Demokrasi tarihsel bir kategoridir ve sınıflar üstü bir demokrasi yoktur. Bundan dolayı onun her tarihsel döneme ve sınıfsal ilişkilere denk gelen bir içeriği ve çözümü vardır. Dolayısıyla demokrasi, hangi sınıfın iktidarda olduğuna göre içerik kazanır.

Hangi sınıfın demokrasisi için mücadele, temel önemde bir ayrım noktasıdır. Bunun için “... bir liberalin genel olarak demokrasiden söz etmesi doğaldır. Bir marksist ise ‘hangi sınıf için’ diye sormaktan hiçbir zaman geri kalmayacaktır.” (Lenin) Zira “ayrı ayrı sınıflar var olduğu sürece ‘arı demokrasiden’ değil, ama yalnızca sınıfsal demokrasiden söz edileceği açıktır”. (Lenin, Proleterya Devrimi ve Dönek Kautsky, s.27) Kapitalist toplumda ve elbette Türkiye’de de burjuva demokrasisi, sermayenin egemenliğini en sağlam bir biçimde oturtması demektir. Bunun tek alternatifi ise proletarya demokrasisidir. Çünkü “Tarih, feodalizmin yerini alan burjuva demokrasisi ile burjuva demokrasisinin yerini alan proletarya demokrasisini bilir”. (age, s.27)
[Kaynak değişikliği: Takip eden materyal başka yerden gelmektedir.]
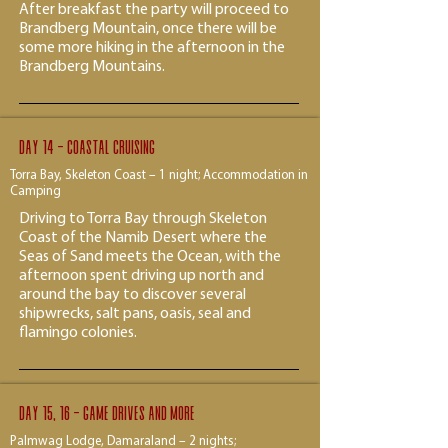
After breakfast the party will proceed to
Brandberg Mountain, once there will be
some more hiking in the afternoon in the
Brandberg Mountains.​
Day 14 - Coastal cruising
Torra Bay, Skeleton Coast – 1 night; Accommodation in
Camping
Driving to Torra Bay through Skeleton
Coast of the Namib Desert where the
Seas of Sand meets the Ocean, with the
afternoon spent driving up north and
around the bay to discover several
shipwrecks, salt pans, oasis, seal and
flamingo colonies.
Day 15, 16 - Game drives and more
Palmwag Lodge, Damaraland – 2 nights;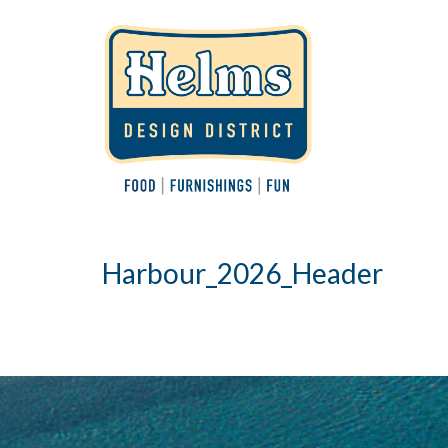
Harbour_2026_Header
Devrimci bir sınıf programı, üretim araçlarının kamulaştırılmasını, kapitalist sınıf ilişkilerinin ortadan kaldırılmasını ve sınıfsız, sömürüsüz bir toplumun inşasını hedefler. “Demokratik cumhuriyet” talebi ve hedefi ise bu tür devrimci bir dönüşümün tümüyle dışındadır. “Demokratik Türkiye-Demokratik Cumhuriyet” hedefi “sosyal adalet”i gerçekleştirme, demokratik hakları genişletip güçlendirme perspektifinin ötesine geçmez. Kapitalizmi reddetmek ve aşmak yerine, onu daha “demokratik” bir hale getirmeyi önerir. Sınıf egemenliğini ve üretim ilişkilerini ortadan kaldırmadan, toplumu ve devleti demokratikleştirmeyi hedefler. Kapitalizmin temellerine ve siyasal özgürlüklerin önünde engel olarak duran burjuva devlete dokunmaz. Dolayısıyla sosyal demokrat bir programı ifade eder.